Bajo este discurso, se ve que no hay sistema más metafísico que el del capitalismo contemporáneo: en efecto, la metafísica viene en él a ocupar el lugar de justificación última del sistema, convirtiendo en eterno, natural y metafísico- y por tanto, en libre- un mundo que el capitalismo no puede dominar; con ello se demuestra también que el capitalismo no puede ser nunca un sistema totalitario, pues fuera de él hay todo un universo- pero un universo del mal, del pesimismo, del fracaso- que no es producto suyo, y que sin embargo, no puede combatir, si quiere guardar la libertad individual. Tal universo es el mundo natural, el universo cósmico: él ejerce el papel de cajón de sastre donde el capitalismo puede arrojar sus fracasos, sus rebeldes y sus injusticias, para lavarlas y devolverlas convertidas en un producto de la naturaleza y del cosmos inconsciente.

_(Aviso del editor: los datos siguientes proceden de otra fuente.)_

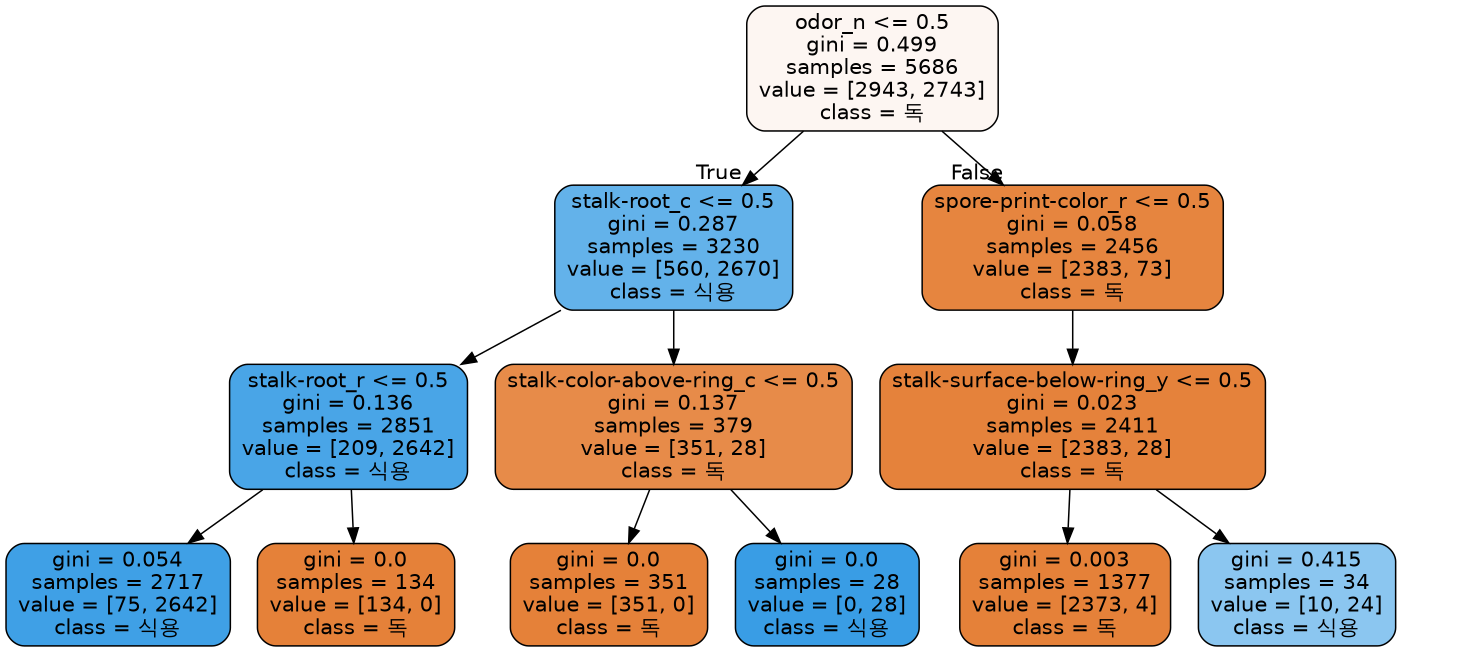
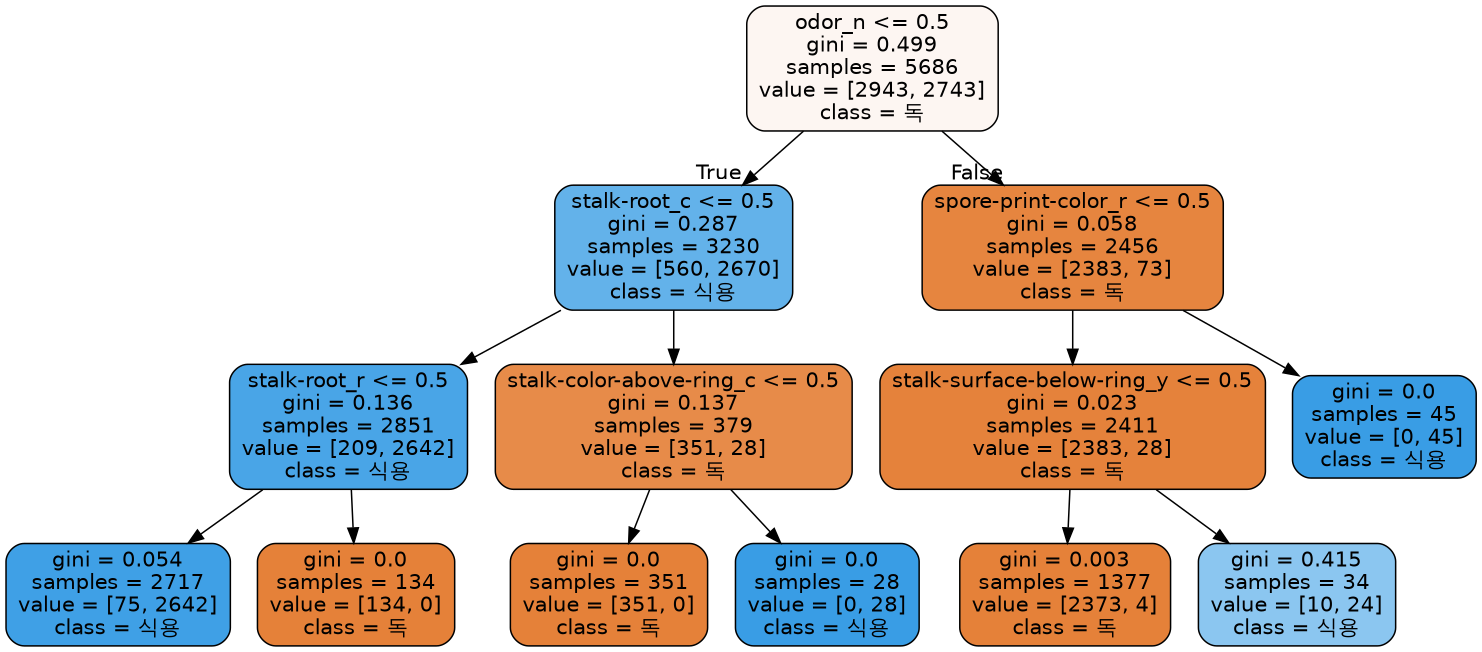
  digraph {
    node [color=black fillcolor="#e58139" fontname=helvetica shape=box style="filled, rounded"]
    edge [fontname=helvetica]
    n1 [fillcolor="#fdf6f2" label="odor_n <= 0.5\ngini = 0.499\nsamples = 5686\nvalue = [2943, 2743]\nclass = 독"]
    n2 [fillcolor="#63b2ea" label="stalk-root_c <= 0.5\ngini = 0.287\nsamples = 3230\nvalue = [560, 2670]\nclass = 식용"]
    n3 [fillcolor="#e6853f" label="spore-print-color_r <= 0.5\ngini = 0.058\nsamples = 2456\nvalue = [2383, 73]\nclass = 독"]
    n4 [fillcolor="#49a5e7" label="stalk-root_r <= 0.5\ngini = 0.136\nsamples = 2851\nvalue = [209, 2642]\nclass = 식용"]
    n5 [fillcolor="#e78b49" label="stalk-color-above-ring_c <= 0.5\ngini = 0.137\nsamples = 379\nvalue = [351, 28]\nclass = 독"]
    n6 [fillcolor="#e5823b" label="stalk-surface-below-ring_y <= 0.5\ngini = 0.023\nsamples = 2411\nvalue = [2383, 28]\nclass = 독"]
+   n7 [fillcolor="#399de5" label="gini = 0.0\nsamples = 45\nvalue = [0, 45]\nclass = 식용"]
    n8 [fillcolor="#3fa0e6" label="gini = 0.054\nsamples = 2717\nvalue = [75, 2642]\nclass = 식용"]
    n9 [label="gini = 0.0\nsamples = 134\nvalue = [134, 0]\nclass = 독"]
    n10 [label="gini = 0.0\nsamples = 351\nvalue = [351, 0]\nclass = 독"]
    n11 [fillcolor="#399de5" label="gini = 0.0\nsamples = 28\nvalue = [0, 28]\nclass = 식용"]
    n12 [label="gini = 0.003\nsamples = 1377\nvalue = [2373, 4]\nclass = 독"]
    n13 [fillcolor="#8bc6f0" label="gini = 0.415\nsamples = 34\nvalue = [10, 24]\nclass = 식용"]
    n1 -> n2 [headlabel=True labelangle=45 labeldistance=2.5]
    n1 -> n3 [headlabel=False labelangle=-45 labeldistance=2.5]
    n2 -> n4
    n2 -> n5
    n3 -> n6
+   n3 -> n7
    n4 -> n8
    n4 -> n9
    n5 -> n10
    n5 -> n11
    n6 -> n12
    n6 -> n13
  }
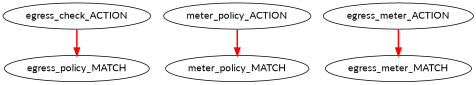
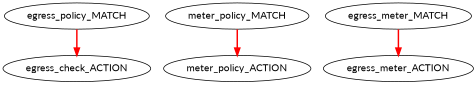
  digraph {
    fontname=Lato
    node [fontname=Lato]
    edge [color=red decorate=true fontname=Lato style=bold]
    n1 [label=egress_policy_MATCH]
    egress_check_ACTION
    meter_policy_MATCH
    meter_policy_ACTION
    egress_meter_MATCH
    egress_meter_ACTION
-   egress_check_ACTION -> n1
-   meter_policy_ACTION -> meter_policy_MATCH
-   egress_meter_ACTION -> egress_meter_MATCH
+   n1 -> egress_check_ACTION
+   meter_policy_MATCH -> meter_policy_ACTION
+   egress_meter_MATCH -> egress_meter_ACTION
  }
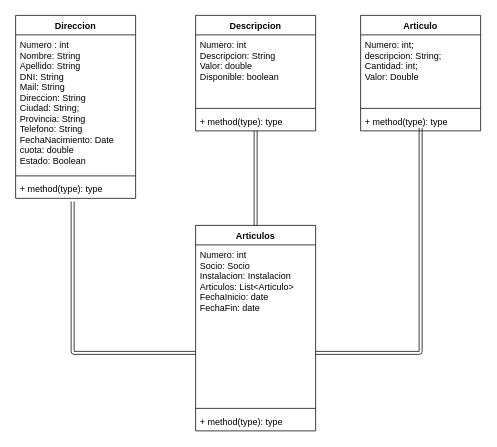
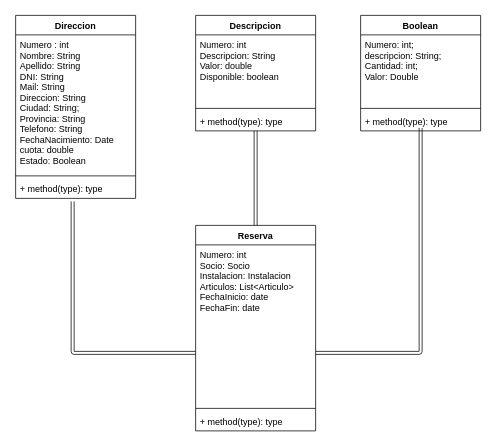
  <mxCell id="0" />
  <mxCell id="1" parent="0" />
  <mxCell id="2" value="Direccion" style="swimlane;fontStyle=1;align=center;verticalAlign=top;childLayout=stackLayout;horizontal=1;startSize=26;horizontalStack=0;resizeParent=1;resizeParentMax=0;resizeLast=0;collapsible=1;marginBottom=0;" vertex="1" parent="1"><mxGeometry x="20" y="20" width="160" height="244" as="geometry" /></mxCell>
  <mxCell id="3" value="Numero : int&#10;Nombre: String&#10;Apellido: String&#10;DNI: String&#10;Mail: String&#10;Direccion: String&#10;Ciudad: String;&#10;Provincia: String&#10;Telefono: String&#10;FechaNacimiento: Date&#10;cuota: double&#10;Estado: Boolean" style="text;strokeColor=none;fillColor=none;align=left;verticalAlign=top;spacingLeft=4;spacingRight=4;overflow=hidden;rotatable=0;points=[[0,0.5],[1,0.5]];portConstraint=eastwest;" vertex="1" parent="2"><mxGeometry y="26" width="160" height="184" as="geometry" /></mxCell>
  <mxCell id="4" value="" style="line;strokeWidth=1;fillColor=none;align=left;verticalAlign=middle;spacingTop=-1;spacingLeft=3;spacingRight=3;rotatable=0;labelPosition=right;points=[];portConstraint=eastwest;" vertex="1" parent="2"><mxGeometry y="210" width="160" height="8" as="geometry" /></mxCell>
  <mxCell id="5" value="+ method(type): type" style="text;strokeColor=none;fillColor=none;align=left;verticalAlign=top;spacingLeft=4;spacingRight=4;overflow=hidden;rotatable=0;points=[[0,0.5],[1,0.5]];portConstraint=eastwest;" vertex="1" parent="2"><mxGeometry y="218" width="160" height="26" as="geometry" /></mxCell>
- <mxCell id="6" value="Articulo&#10;" style="swimlane;fontStyle=1;align=center;verticalAlign=top;childLayout=stackLayout;horizontal=1;startSize=26;horizontalStack=0;resizeParent=1;resizeParentMax=0;resizeLast=0;collapsible=1;marginBottom=0;" vertex="1" parent="1"><mxGeometry x="480" y="20" width="160" height="154" as="geometry" /></mxCell>
+ <mxCell id="6" value="Boolean&#10;" style="swimlane;fontStyle=1;align=center;verticalAlign=top;childLayout=stackLayout;horizontal=1;startSize=26;horizontalStack=0;resizeParent=1;resizeParentMax=0;resizeLast=0;collapsible=1;marginBottom=0;" vertex="1" parent="1"><mxGeometry x="480" y="20" width="160" height="154" as="geometry" /></mxCell>
  <mxCell id="7" value="Numero: int;&#10;descripcion: String;&#10;Cantidad: int;&#10;Valor: Double" style="text;strokeColor=none;fillColor=none;align=left;verticalAlign=top;spacingLeft=4;spacingRight=4;overflow=hidden;rotatable=0;points=[[0,0.5],[1,0.5]];portConstraint=eastwest;" vertex="1" parent="6"><mxGeometry y="26" width="160" height="94" as="geometry" /></mxCell>
  <mxCell id="8" value="" style="line;strokeWidth=1;fillColor=none;align=left;verticalAlign=middle;spacingTop=-1;spacingLeft=3;spacingRight=3;rotatable=0;labelPosition=right;points=[];portConstraint=eastwest;" vertex="1" parent="6"><mxGeometry y="120" width="160" height="8" as="geometry" /></mxCell>
  <mxCell id="9" value="+ method(type): type" style="text;strokeColor=none;fillColor=none;align=left;verticalAlign=top;spacingLeft=4;spacingRight=4;overflow=hidden;rotatable=0;points=[[0,0.5],[1,0.5]];portConstraint=eastwest;" vertex="1" parent="6"><mxGeometry y="128" width="160" height="26" as="geometry" /></mxCell>
  <mxCell id="10" value="Descripcion" style="swimlane;fontStyle=1;align=center;verticalAlign=top;childLayout=stackLayout;horizontal=1;startSize=26;horizontalStack=0;resizeParent=1;resizeParentMax=0;resizeLast=0;collapsible=1;marginBottom=0;" vertex="1" parent="1"><mxGeometry x="260" y="20" width="160" height="154" as="geometry" /></mxCell>
  <mxCell id="11" value="Numero: int&#10;Descripcion: String&#10;Valor: double&#10;Disponible: boolean&#10;" style="text;strokeColor=none;fillColor=none;align=left;verticalAlign=top;spacingLeft=4;spacingRight=4;overflow=hidden;rotatable=0;points=[[0,0.5],[1,0.5]];portConstraint=eastwest;" vertex="1" parent="10"><mxGeometry y="26" width="160" height="94" as="geometry" /></mxCell>
  <mxCell id="12" value="" style="line;strokeWidth=1;fillColor=none;align=left;verticalAlign=middle;spacingTop=-1;spacingLeft=3;spacingRight=3;rotatable=0;labelPosition=right;points=[];portConstraint=eastwest;" vertex="1" parent="10"><mxGeometry y="120" width="160" height="8" as="geometry" /></mxCell>
  <mxCell id="13" value="+ method(type): type" style="text;strokeColor=none;fillColor=none;align=left;verticalAlign=top;spacingLeft=4;spacingRight=4;overflow=hidden;rotatable=0;points=[[0,0.5],[1,0.5]];portConstraint=eastwest;" vertex="1" parent="10"><mxGeometry y="128" width="160" height="26" as="geometry" /></mxCell>
- <mxCell id="14" value="Articulos" style="swimlane;fontStyle=1;align=center;verticalAlign=top;childLayout=stackLayout;horizontal=1;startSize=26;horizontalStack=0;resizeParent=1;resizeParentMax=0;resizeLast=0;collapsible=1;marginBottom=0;" vertex="1" parent="1"><mxGeometry x="260" y="300" width="160" height="274" as="geometry" /></mxCell>
+ <mxCell id="14" value="Reserva" style="swimlane;fontStyle=1;align=center;verticalAlign=top;childLayout=stackLayout;horizontal=1;startSize=26;horizontalStack=0;resizeParent=1;resizeParentMax=0;resizeLast=0;collapsible=1;marginBottom=0;" vertex="1" parent="1"><mxGeometry x="260" y="300" width="160" height="274" as="geometry" /></mxCell>
  <mxCell id="15" value="Numero: int&#10;Socio: Socio&#10;Instalacion: Instalacion&#10;Articulos: List&lt;Articulo&gt;&#10;FechaInicio: date&#10;FechaFin: date&#10;" style="text;strokeColor=none;fillColor=none;align=left;verticalAlign=top;spacingLeft=4;spacingRight=4;overflow=hidden;rotatable=0;points=[[0,0.5],[1,0.5]];portConstraint=eastwest;" vertex="1" parent="14"><mxGeometry y="26" width="160" height="214" as="geometry" /></mxCell>
  <mxCell id="16" value="" style="line;strokeWidth=1;fillColor=none;align=left;verticalAlign=middle;spacingTop=-1;spacingLeft=3;spacingRight=3;rotatable=0;labelPosition=right;points=[];portConstraint=eastwest;" vertex="1" parent="14"><mxGeometry y="240" width="160" height="8" as="geometry" /></mxCell>
  <mxCell id="17" value="+ method(type): type" style="text;strokeColor=none;fillColor=none;align=left;verticalAlign=top;spacingLeft=4;spacingRight=4;overflow=hidden;rotatable=0;points=[[0,0.5],[1,0.5]];portConstraint=eastwest;" vertex="1" parent="14"><mxGeometry y="248" width="160" height="26" as="geometry" /></mxCell>
  <mxCell id="18" value="" style="shape=link;html=1;exitX=0.475;exitY=1.154;exitDx=0;exitDy=0;exitPerimeter=0;" edge="1" parent="1" source="5"><mxGeometry width="100" relative="1" as="geometry"><mxPoint x="160" y="470" as="sourcePoint" /><mxPoint x="260" y="470" as="targetPoint" /><Array as="points"><mxPoint x="96" y="470" /></Array></mxGeometry></mxCell>
  <mxCell id="19" value="" style="shape=link;html=1;exitX=0.5;exitY=0;exitDx=0;exitDy=0;" edge="1" parent="1" source="14" target="13"><mxGeometry width="100" relative="1" as="geometry"><mxPoint x="360" y="290" as="sourcePoint" /><mxPoint x="460" y="290" as="targetPoint" /></mxGeometry></mxCell>
  <mxCell id="20" value="" style="shape=link;html=1;" edge="1" parent="1"><mxGeometry width="100" relative="1" as="geometry"><mxPoint x="420" y="470" as="sourcePoint" /><mxPoint x="560" y="170" as="targetPoint" /><Array as="points"><mxPoint x="560" y="470" /></Array></mxGeometry></mxCell>
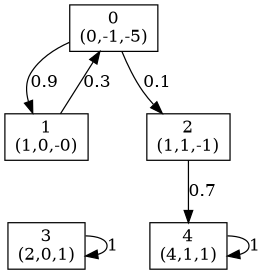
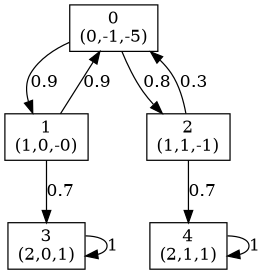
  digraph {
    node [shape=box]
    n1 [label="0\n(0,-1,-5)"]
    n2 [label="1\n(1,0,-0)"]
    n3 [label="2\n(1,1,-1)"]
    n4 [label="3\n(2,0,1)"]
-   n5 [label="4\n(4,1,1)"]
+   n5 [label="4\n(2,1,1)"]
    n1 -> n2 [label=0.9]
-   n1 -> n3 [label=0.1]
-   n2 -> n1 [label=0.3]
+   n1 -> n3 [label=0.8]
+   n2 -> n1 [label=0.9]
+   n2 -> n4 [label=0.7]
+   n3 -> n1 [label=0.3]
    n3 -> n5 [label=0.7]
    n4 -> n4 [label=1]
    n5 -> n5 [label=1]
  }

Pero el universo cósmico es también el universo de la desolación absoluta, el espacio donde la acción humana se convierte en inútil o imposible. En cierta manera, y no por último, representa la amenaza última que el sistema tiene reservada para aquellos que, a pesar de todas las opciones disponibles, persisten en negar la libertad garantizada por nuestras instituciones democráticas. Quien no quiera convertirse en un sumiller de la experiencia, puede si quiere arrojarse a ese vasto sistema cósmico en el que solo rige la ley natural, que no conoce diferencia entre bien y mal, justicia e injusticia, finitud e infinitud. A fin de cuentas, tales fracasos son necesarios para garantizar la pluralidad democrática del sistema: con el fracaso del rebelde, con la derrota de quien niega la legitimidad existente, se expande el área de libertad concedida por el sistema para sus ciudadanos, se refleja la variedad de la experiencia producida por el sistema capitalista : porque el mal es para el capitalismo no solo una de sus (in)deseadas consecuencias, sino sobre todo una de las condiciones imprescindibles de la libertad.